Tarefa 1 ▸
Encontre nas entradas todas as linhas que contêm a palavra "picture" e copie cada uma delas. Leve em conta a diferença entre maiúsculas e minúsculas.

Texto para ler ▸
A tensão continua colocando em dúvida a capacidade do Centcom de usar sua base aérea na Turquia, perto da fronteira com a Síria, em Incirlik. A base parece não ter desempenhado nenhum papel nos ataques aéreos da manhã de sábado.

A luta contra o Estado Islâmico deixa os Estados Unidos e seus aliados vulneráveis ​​a outras consequências não intencionais. Enquanto os remanescentes do “califado” do Estado Islâmico evaporam e a competição por territórios e campos de petróleo acelera entre os vencedores, as tropas dos Estados Unidos, lutando ao lado de curdos e de outros rebeldes, derrubam drones iranianos e trocam tiros com terceirizados russos que trabalham para uma milícia pró-regime.

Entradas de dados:
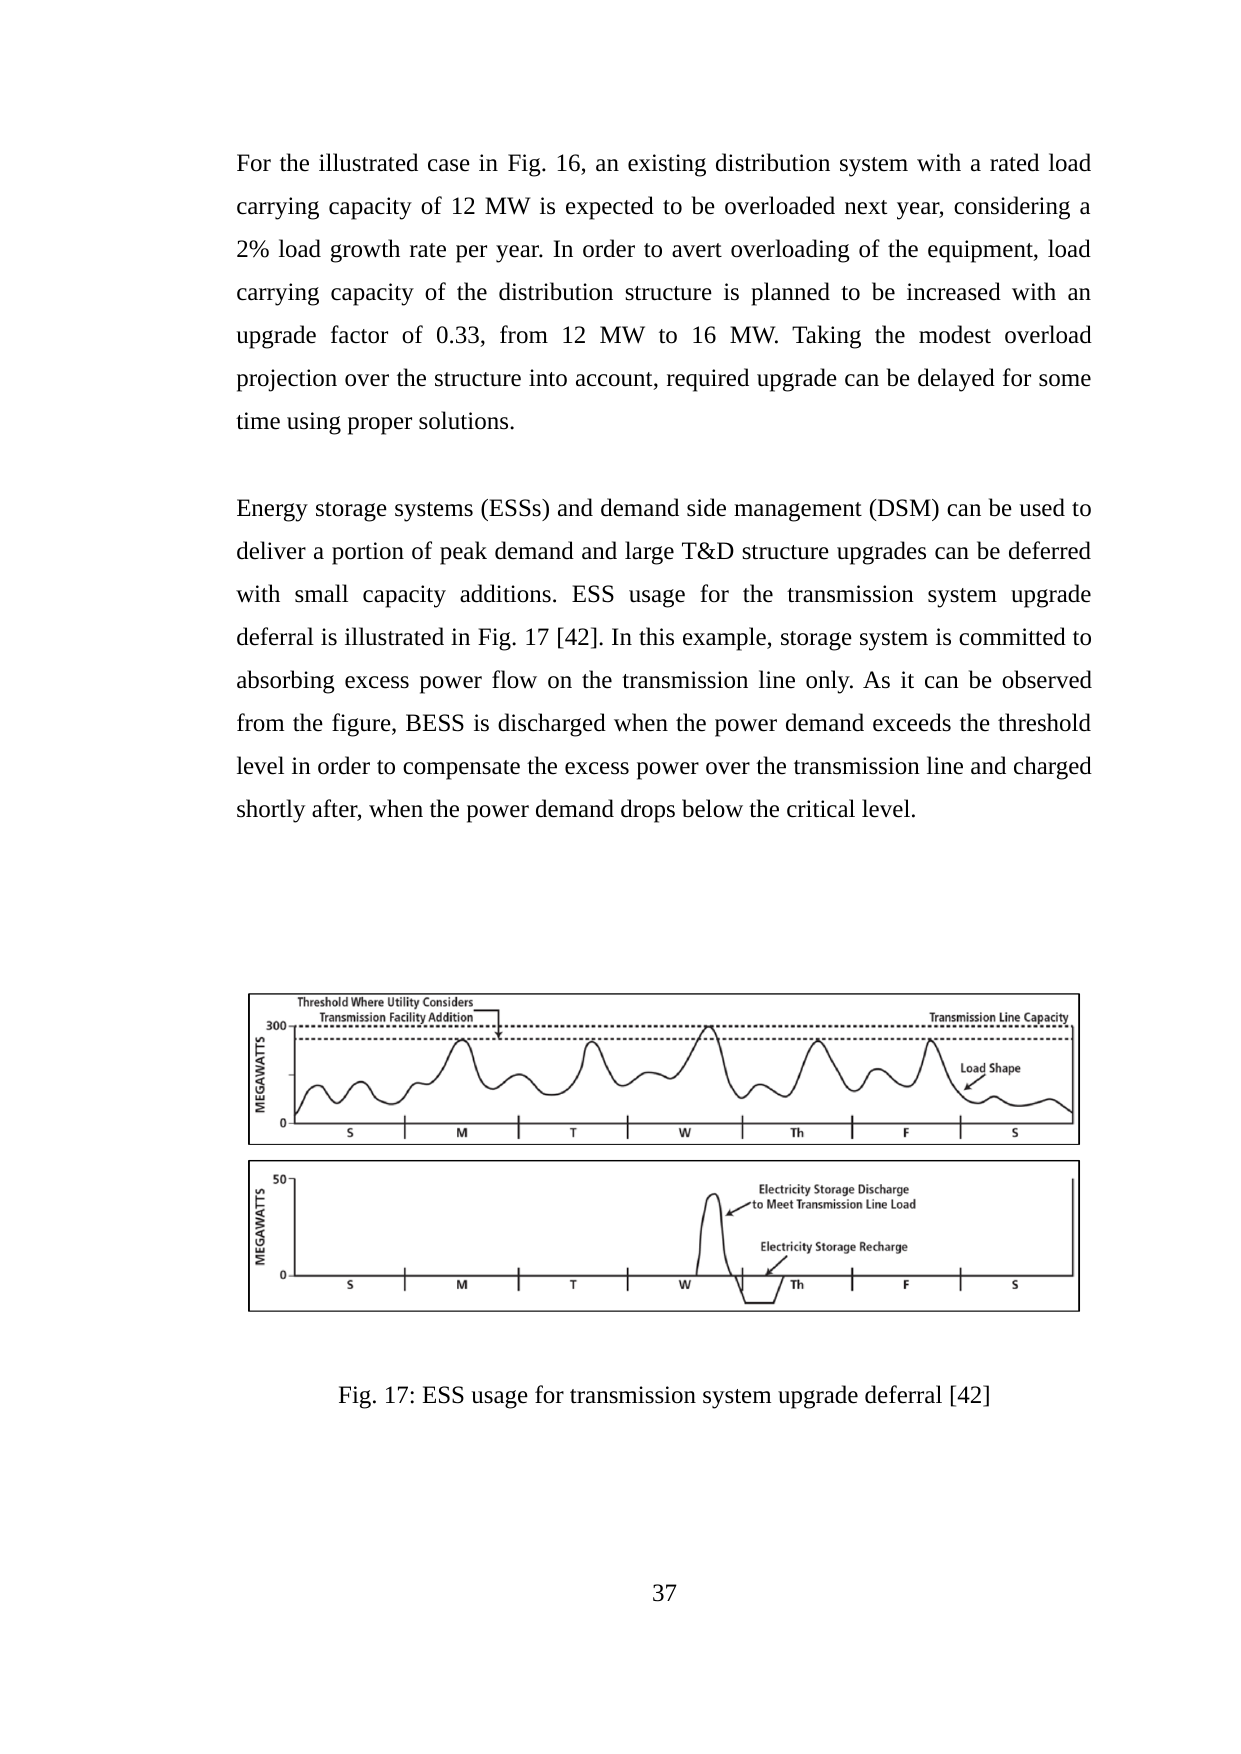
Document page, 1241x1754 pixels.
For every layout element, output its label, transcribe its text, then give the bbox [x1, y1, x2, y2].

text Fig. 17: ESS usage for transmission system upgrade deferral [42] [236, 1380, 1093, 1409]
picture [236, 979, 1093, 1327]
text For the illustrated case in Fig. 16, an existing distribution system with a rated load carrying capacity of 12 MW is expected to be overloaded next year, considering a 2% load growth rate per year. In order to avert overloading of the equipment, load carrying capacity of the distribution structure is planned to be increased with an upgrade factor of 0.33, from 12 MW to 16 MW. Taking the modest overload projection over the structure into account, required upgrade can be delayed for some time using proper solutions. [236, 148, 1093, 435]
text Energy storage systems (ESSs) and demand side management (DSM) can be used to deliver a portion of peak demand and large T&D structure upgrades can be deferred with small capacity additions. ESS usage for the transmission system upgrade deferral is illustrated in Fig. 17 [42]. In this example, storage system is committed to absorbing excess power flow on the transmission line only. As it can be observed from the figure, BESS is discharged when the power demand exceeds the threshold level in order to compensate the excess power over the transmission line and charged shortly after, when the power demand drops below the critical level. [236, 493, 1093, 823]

---

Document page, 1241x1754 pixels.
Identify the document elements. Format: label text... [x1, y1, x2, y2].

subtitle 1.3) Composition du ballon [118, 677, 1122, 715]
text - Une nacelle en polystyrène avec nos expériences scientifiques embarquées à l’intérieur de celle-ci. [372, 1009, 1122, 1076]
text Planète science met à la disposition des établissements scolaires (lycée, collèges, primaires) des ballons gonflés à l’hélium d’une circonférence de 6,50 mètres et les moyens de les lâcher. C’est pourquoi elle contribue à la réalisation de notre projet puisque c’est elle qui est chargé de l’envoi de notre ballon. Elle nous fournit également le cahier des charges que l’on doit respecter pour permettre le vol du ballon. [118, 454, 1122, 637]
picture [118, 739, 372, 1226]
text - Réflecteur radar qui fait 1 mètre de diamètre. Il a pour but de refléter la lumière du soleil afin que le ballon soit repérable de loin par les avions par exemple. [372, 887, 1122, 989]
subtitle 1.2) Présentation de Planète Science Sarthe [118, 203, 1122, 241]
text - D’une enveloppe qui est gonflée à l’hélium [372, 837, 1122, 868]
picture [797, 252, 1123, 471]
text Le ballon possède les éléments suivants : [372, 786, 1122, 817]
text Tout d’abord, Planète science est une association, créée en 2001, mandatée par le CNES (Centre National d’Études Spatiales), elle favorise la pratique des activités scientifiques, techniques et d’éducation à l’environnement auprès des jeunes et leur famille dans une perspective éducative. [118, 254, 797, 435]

Tarefa 2 ▸
Cite na íntegra o texto acima sobre a luta contra o Estado Islâmico, sem mudar nada.

Resposta final 1 ▸
picture [236, 979, 1093, 1327]
picture [118, 739, 372, 1226]
picture [797, 252, 1123, 471]

Resposta final 2 ▸
A tensão continua colocando em dúvida a capacidade do Centcom de usar sua base aérea na Turquia, perto da fronteira com a Síria, em Incirlik. A base parece não ter desempenhado nenhum papel nos ataques aéreos da manhã de sábado.

A luta contra o Estado Islâmico deixa os Estados Unidos e seus aliados vulneráveis ​​a outras consequências não intencionais. Enquanto os remanescentes do “califado” do Estado Islâmico evaporam e a competição por territórios e campos de petróleo acelera entre os vencedores, as tropas dos Estados Unidos, lutando ao lado de curdos e de outros rebeldes, derrubam drones iranianos e trocam tiros com terceirizados russos que trabalham para uma milícia pró-regime.